The Windows-maker is reportedly giving its Xbox businesses a hard reset, looking to free up funds as AI expenditures and investments skyrocket across the sectors.
“The roles eliminated today are not being replaced by AI. At the same time, what is true is that AI is changing how work gets done,” Coleman said in her statement.
Big blow to Xbox
Asha Sharma, the head of Xbox, published her mail to her team on X. She said, throughout FY27, a total of 3,200 team members will be let go. As part of Monday’s layoff round, 1,600 roles are being elimated as the first phase of team reductions.
“Our business today is not healthy. We are operating at margins that are 3–10x lower than comparable platform and publishing businesses,” Sharma claimed in her statement, explaining the layoffs.
Xbox has been Microsoft’s gaming unit since 2001, when the software giant officially forayed into the video game console market with the launch of the original Xbox.
Most recently, the Xbox lineup was refreshed in 2024 with three variants — The Xbox Series X 1TB All-Digital, The Xbox Series X 2TB Special Edition, and The Xbox Series S 1TB. These were priced within the range of $449.99 and $349.99.

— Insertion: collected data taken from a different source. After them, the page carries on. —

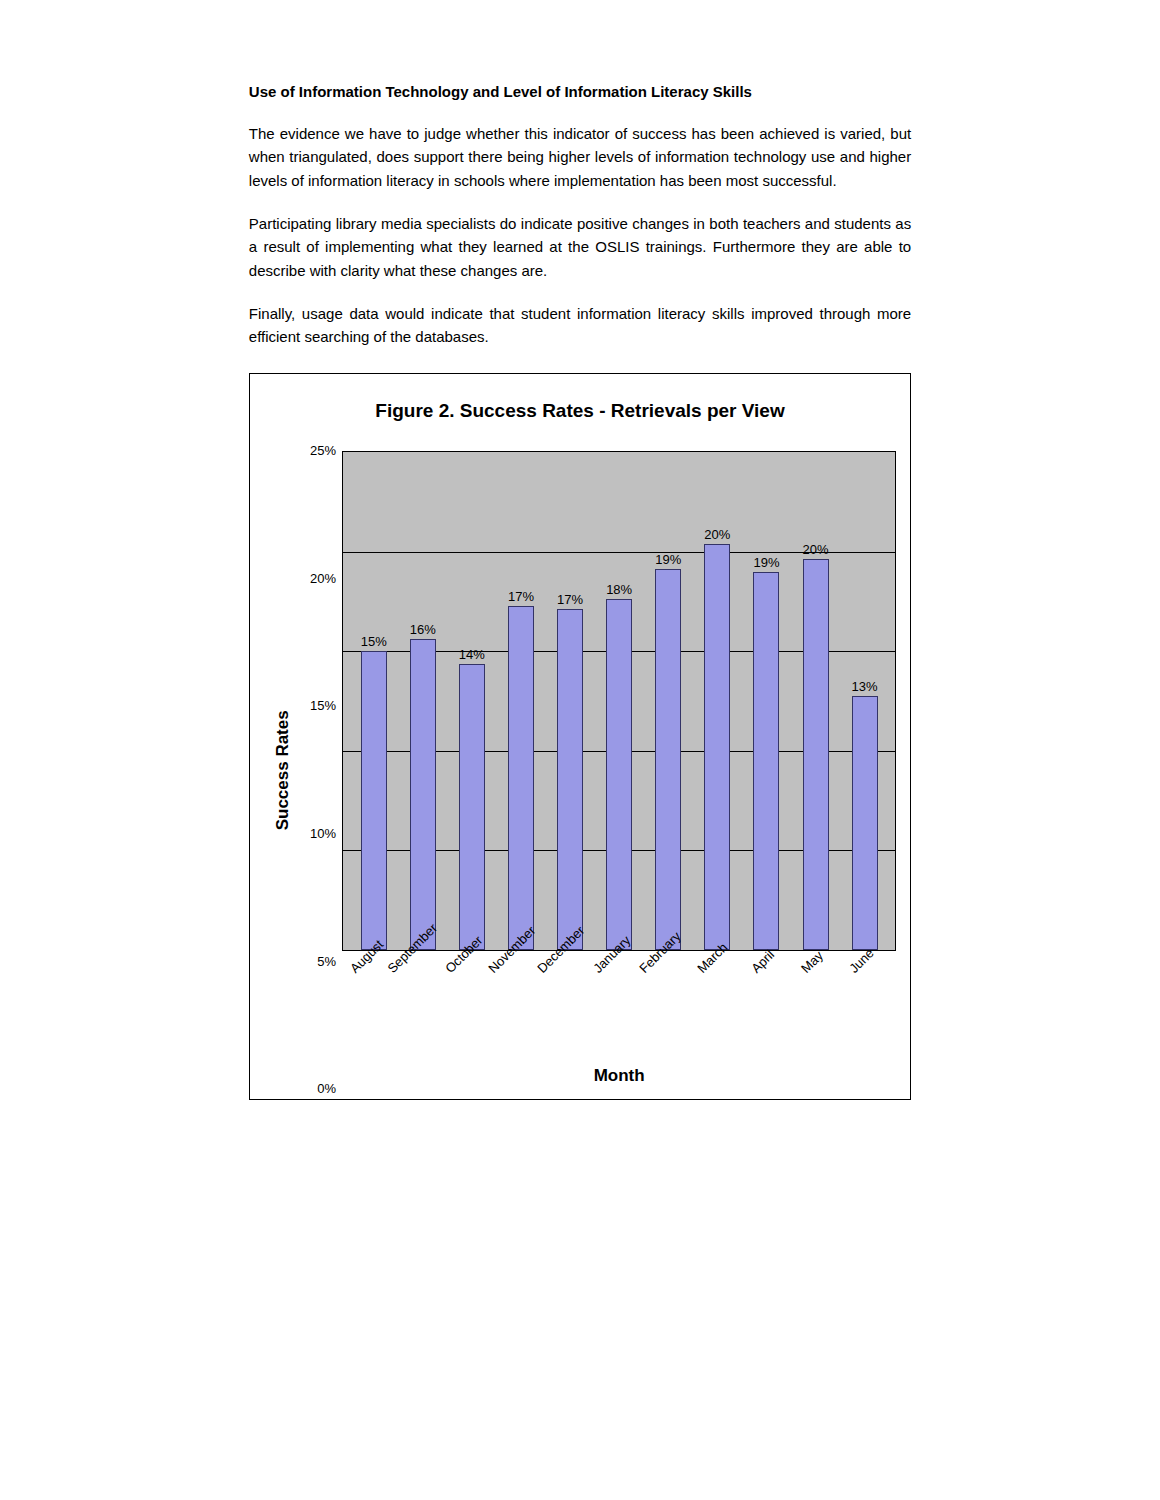Use of Information Technology and Level of Information Literacy Skills
The evidence we have to judge whether this indicator of success has been achieved is varied, but when triangulated, does support there being higher levels of information technology use and higher levels of information literacy in schools where implementation has been most successful.
Participating library media specialists do indicate positive changes in both teachers and students as a result of implementing what they learned at the OSLIS trainings. Furthermore they are able to describe with clarity what these changes are.
Finally, usage data would indicate that student information literacy skills improved through more efficient searching of the databases.
Figure 2. Success Rates - Retrievals per View
Success Rates
25% 20% 15% 10% 5% 0%
15%
16%
14%
17%
17%
18%
19%
20%
19%
20%
13%
August
September
October
November
December
January
February
March
April
May
June
Month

Earlier in June, Microsoft raised its Xbox prices by upto $150 owing to soaring chip costs. The boom in AI has sparked a global rush to build new AI data centers, pushing the cost of memory and storage chips to soar high. Since these are the exact same components used inside video game systems, Microsoft had to escalate its Xbox prices also — leading to a drop in sales amid already soft demand.
“Our core business weakened, and we added more teams, more investment, and more time, hoping for a better outcome. And now the industry is facing the most severe hardware crisis in its history. We must reset Xbox,” Sharma added.

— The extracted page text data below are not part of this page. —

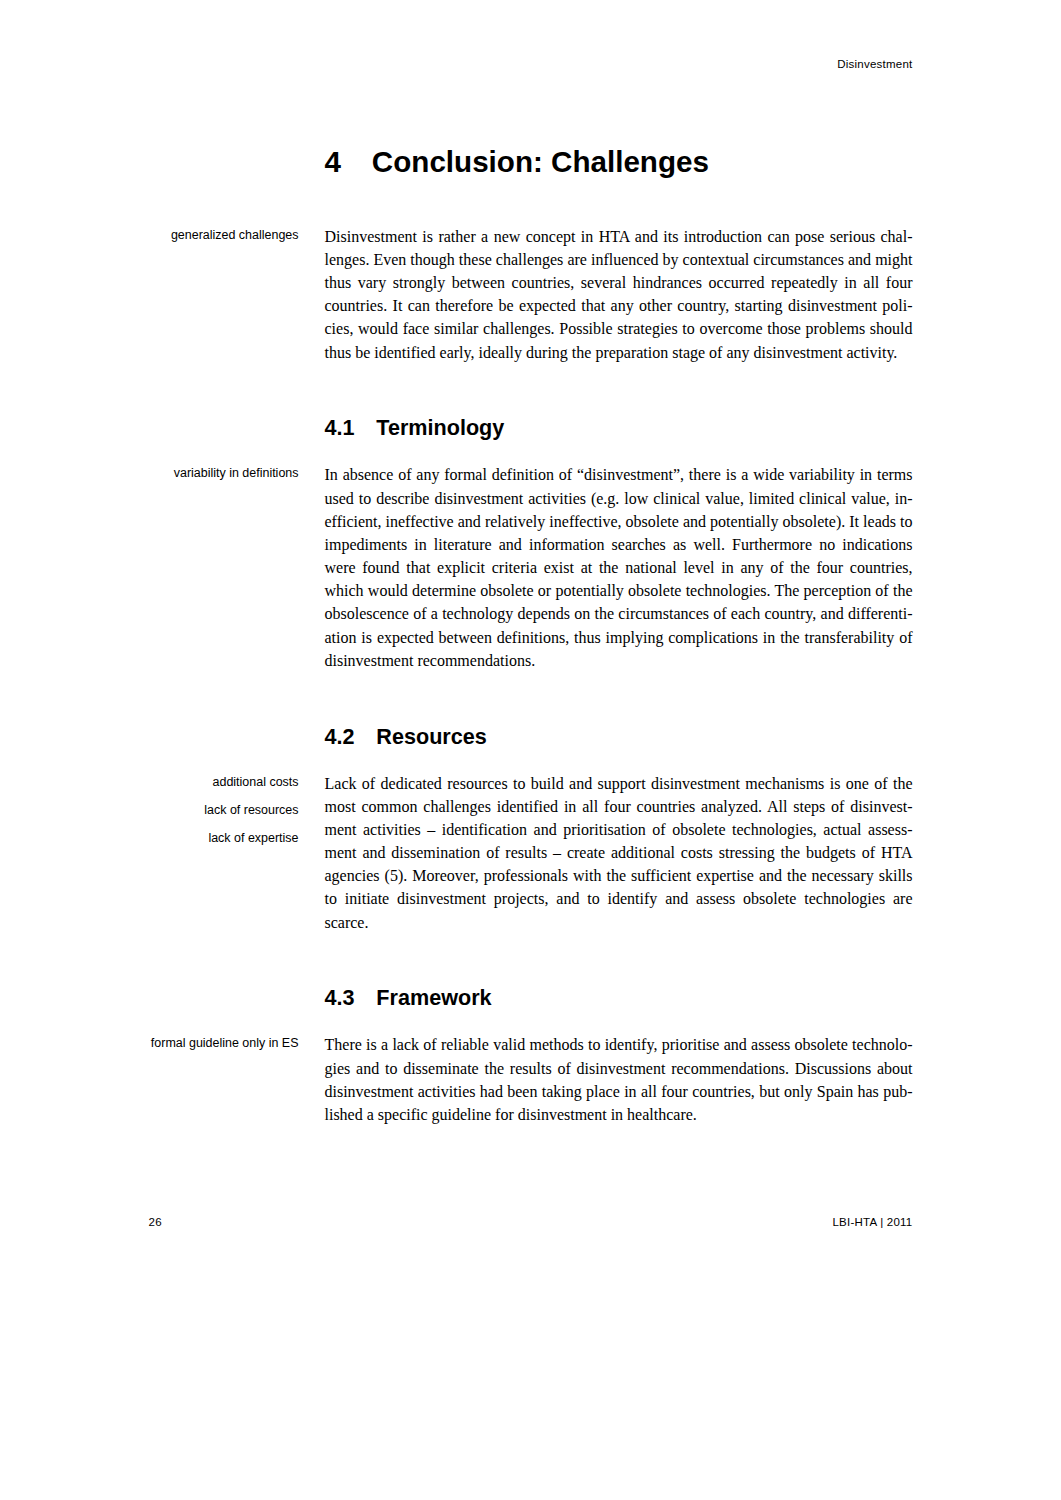Disinvestment
4 Conclusion: Challenges
generalized challenges
Disinvestment is rather a new concept in HTA and its introduction can pose serious challenges. Even though these challenges are influenced by contextual circumstances and might thus vary strongly between countries, several hindrances occurred repeatedly in all four countries. It can therefore be expected that any other country, starting disinvestment policies, would face similar challenges. Possible strategies to overcome those problems should thus be identified early, ideally during the preparation stage of any disinvestment activity.
4.1 Terminology
variability in definitions
In absence of any formal definition of “disinvestment”, there is a wide variability in terms used to describe disinvestment activities (e.g. low clinical value, limited clinical value, inefficient, ineffective and relatively ineffective, obsolete and potentially obsolete). It leads to impediments in literature and information searches as well. Furthermore no indications were found that explicit criteria exist at the national level in any of the four countries, which would determine obsolete or potentially obsolete technologies. The perception of the obsolescence of a technology depends on the circumstances of each country, and differentiation is expected between definitions, thus implying complications in the transferability of disinvestment recommendations.
4.2 Resources
additional costs
lack of resources
lack of expertise
Lack of dedicated resources to build and support disinvestment mechanisms is one of the most common challenges identified in all four countries analyzed. All steps of disinvestment activities – identification and prioritisation of obsolete technologies, actual assessment and dissemination of results – create additional costs stressing the budgets of HTA agencies (5). Moreover, professionals with the sufficient expertise and the necessary skills to initiate disinvestment projects, and to identify and assess obsolete technologies are scarce.
4.3 Framework
formal guideline only in ES
There is a lack of reliable valid methods to identify, prioritise and assess obsolete technologies and to disseminate the results of disinvestment recommendations. Discussions about disinvestment activities had been taking place in all four countries, but only Spain has published a specific guideline for disinvestment in healthcare.
26
LBI-HTA | 2011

In the near future, Microsoft could restructure Xbox into a wholly owned subsiday, media reports had claimed last month.
As per Sharma, Xbox revenue has declined by around half a billion dollars in the last five years, despite the platform having invested over $20 billion in content and hardware subsidies.
Moving forward, financial goals are going to be more streamlined by unit under which Xbox will be shifting its focus to “higher priority projects” and more-efficient teams layout and management. Helen Chiang has been named as Xbox’s first Chief Operating Officer to oversee its content and hardware roadmaps.

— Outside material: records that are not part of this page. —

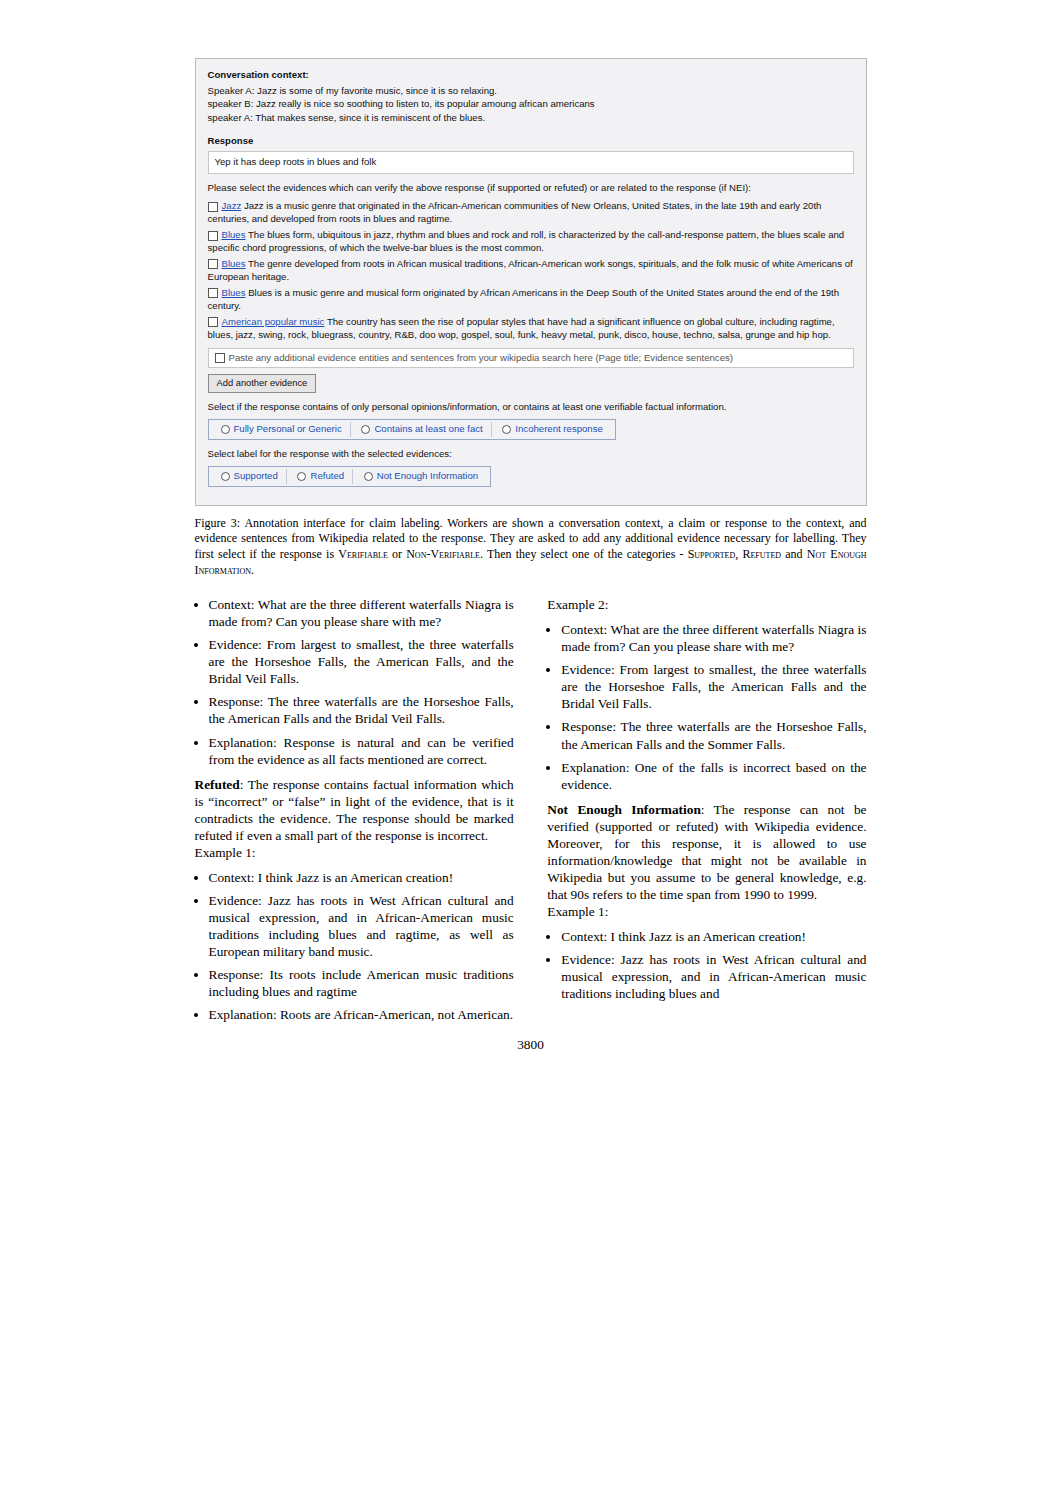Conversation context:
Speaker A: Jazz is some of my favorite music, since it is so relaxing.
speaker B: Jazz really is nice so soothing to listen to, its popular amoung african americans
speaker A: That makes sense, since it is reminiscent of the blues.
Response
Yep it has deep roots in blues and folk
Please select the evidences which can verify the above response (if supported or refuted) or are related to the response (if NEI):
Jazz Jazz is a music genre that originated in the African-American communities of New Orleans, United States, in the late 19th and early 20th centuries, and developed from roots in blues and ragtime.
Blues The blues form, ubiquitous in jazz, rhythm and blues and rock and roll, is characterized by the call-and-response pattern, the blues scale and specific chord progressions, of which the twelve-bar blues is the most common.
Blues The genre developed from roots in African musical traditions, African-American work songs, spirituals, and the folk music of white Americans of European heritage.
Blues Blues is a music genre and musical form originated by African Americans in the Deep South of the United States around the end of the 19th century.
American popular music The country has seen the rise of popular styles that have had a significant influence on global culture, including ragtime, blues, jazz, swing, rock, bluegrass, country, R&B, doo wop, gospel, soul, funk, heavy metal, punk, disco, house, techno, salsa, grunge and hip hop.
Paste any additional evidence entities and sentences from your wikipedia search here (Page title; Evidence sentences)
Add another evidence
Select if the response contains of only personal opinions/information, or contains at least one verifiable factual information.
Fully Personal or Generic Contains at least one fact Incoherent response
Select label for the response with the selected evidences:
Supported Refuted Not Enough Information
Figure 3: Annotation interface for claim labeling. Workers are shown a conversation context, a claim or response to the context, and evidence sentences from Wikipedia related to the response. They are asked to add any additional evidence necessary for labelling. They first select if the response is Verifiable or Non-Verifiable. Then they select one of the categories - Supported, Refuted and Not Enough Information.
Context: What are the three different waterfalls Niagra is made from? Can you please share with me?
Evidence: From largest to smallest, the three waterfalls are the Horseshoe Falls, the American Falls, and the Bridal Veil Falls.
Response: The three waterfalls are the Horseshoe Falls, the American Falls and the Bridal Veil Falls.
Explanation: Response is natural and can be verified from the evidence as all facts mentioned are correct.
Refuted: The response contains factual information which is “incorrect” or “false” in light of the evidence, that is it contradicts the evidence. The response should be marked refuted if even a small part of the response is incorrect.
Example 1:
Context: I think Jazz is an American creation!
Evidence: Jazz has roots in West African cultural and musical expression, and in African-American music traditions including blues and ragtime, as well as European military band music.
Response: Its roots include American music traditions including blues and ragtime
Explanation: Roots are African-American, not American.
Example 2:
Context: What are the three different waterfalls Niagra is made from? Can you please share with me?
Evidence: From largest to smallest, the three waterfalls are the Horseshoe Falls, the American Falls and the Bridal Veil Falls.
Response: The three waterfalls are the Horseshoe Falls, the American Falls and the Sommer Falls.
Explanation: One of the falls is incorrect based on the evidence.
Not Enough Information: The response can not be verified (supported or refuted) with Wikipedia evidence. Moreover, for this response, it is allowed to use information/knowledge that might not be available in Wikipedia but you assume to be general knowledge, e.g. that 90s refers to the time span from 1990 to 1999.
Example 1:
Context: I think Jazz is an American creation!
Evidence: Jazz has roots in West African cultural and musical expression, and in African-American music traditions including blues and
3800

“In some parts of the company, work passes through as many as 14 layers of management. Our platform teams are 40% larger than they were at the start of this generation. That complexity has slowed decisions, blurred accountability, and made it harder to deliver for players,” she noted.
The Xbox unit is striving to cut short the management layers to a maximum of five.
Microsoft’s AI frenzy
Earlier this year, Microsoft had laid off around seven percent of its U.S. workforce, letting go of 9,000 employees. Freeing-up funds to pay for its AI investments has been among top reasons for these aggressive restructuring decisions.
The hightened costs of building data centers to cater to the growing AI demands, especially at its Azure cloud-computing business, is presurring the software giant to rethink about present operational habits.
This year, Microsoft expects to invest as much as $190 billion in total capital expenditure — most of which will likely be poured into its AI compute abilities.
This would mark a 61 percent surge on the company’s AI expenditure compared to last year as Microsoft starts to pace up its speed in the race to dominate AI.
In comparison, Google’s AI spending could hit $185 billion with majority being used for creating the infrastructure to support AI agents, CEO Sundar Pichai had said in April.